旧チボリ・ジャパン(チ社)社長で、現在は清算会社代表清算人の坂口正行さん(69)が21日、倉敷芸術科学大(倉敷市)の公開講座に登壇する。テーマは「倉敷チボリ公園は何故閉園に追い込まれたか」。同事業をテーマに初めての講演に臨む坂口さんは、「第三セクターの問題点など事業から引き出せる多くの教訓を伝えたい」と話している。【井上元宏】
坂口さんは06年6月、倉敷国際ホテル社長から当時チ社会長だった石井正弘知事の要請を受けてチ社社長に就任。05年度で累積赤字113億円を抱えた同社の再建に奔走した。しかし、その後県が地代支援の打ち切りを決め、同園は昨年末に閉園、会社も解散した。

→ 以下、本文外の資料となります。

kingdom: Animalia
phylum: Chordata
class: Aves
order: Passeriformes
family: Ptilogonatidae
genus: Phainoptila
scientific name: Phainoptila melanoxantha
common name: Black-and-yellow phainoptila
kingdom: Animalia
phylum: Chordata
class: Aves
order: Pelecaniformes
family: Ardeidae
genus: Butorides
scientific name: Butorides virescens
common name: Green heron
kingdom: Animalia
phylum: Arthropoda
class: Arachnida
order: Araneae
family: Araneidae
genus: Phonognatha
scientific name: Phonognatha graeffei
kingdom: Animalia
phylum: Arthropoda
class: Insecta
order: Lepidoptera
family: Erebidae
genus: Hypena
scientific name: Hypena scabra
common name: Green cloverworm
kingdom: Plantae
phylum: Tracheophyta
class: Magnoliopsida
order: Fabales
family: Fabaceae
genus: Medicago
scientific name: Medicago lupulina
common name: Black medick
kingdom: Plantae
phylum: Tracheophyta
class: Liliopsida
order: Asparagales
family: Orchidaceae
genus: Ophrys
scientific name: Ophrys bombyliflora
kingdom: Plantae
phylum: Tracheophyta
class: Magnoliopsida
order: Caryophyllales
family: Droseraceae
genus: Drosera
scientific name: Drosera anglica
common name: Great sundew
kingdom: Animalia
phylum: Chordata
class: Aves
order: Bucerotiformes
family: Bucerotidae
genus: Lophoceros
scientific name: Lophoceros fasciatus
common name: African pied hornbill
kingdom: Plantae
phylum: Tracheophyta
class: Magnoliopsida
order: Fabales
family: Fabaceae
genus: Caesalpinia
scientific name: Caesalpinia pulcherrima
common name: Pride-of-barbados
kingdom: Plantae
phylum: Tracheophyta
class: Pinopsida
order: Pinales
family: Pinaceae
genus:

昨年末の記者会見で、坂口さんはチボリ公園事業を「元々やってはいけない戦争。多くの戦費と犠牲者を出し、撤退決定も長引いた」と例えた。「事業構想時の収支計画も甘く、初期投資も過大。議会のチェック機能は働かず、開園後も課題の解決に向けリーダーシップがとれなかったのは、第三セクターゆえの問題点があった」と振り返る。
公開講座での講演は、外部講師を務める同大から打診を受けて承諾。テーマは自ら選んだ。「行政と民間の協働という言葉が流行しているが、その実情はどうなのか。チボリ事業での体験を丁寧に話すことで、市民の方に考えてもらえることがたくさんあると思う」と話している。
講座は21日午後1時10分から、同大2号館2302教室で。受講無料。問い合わせは同大入試広報課(086・440・1113)。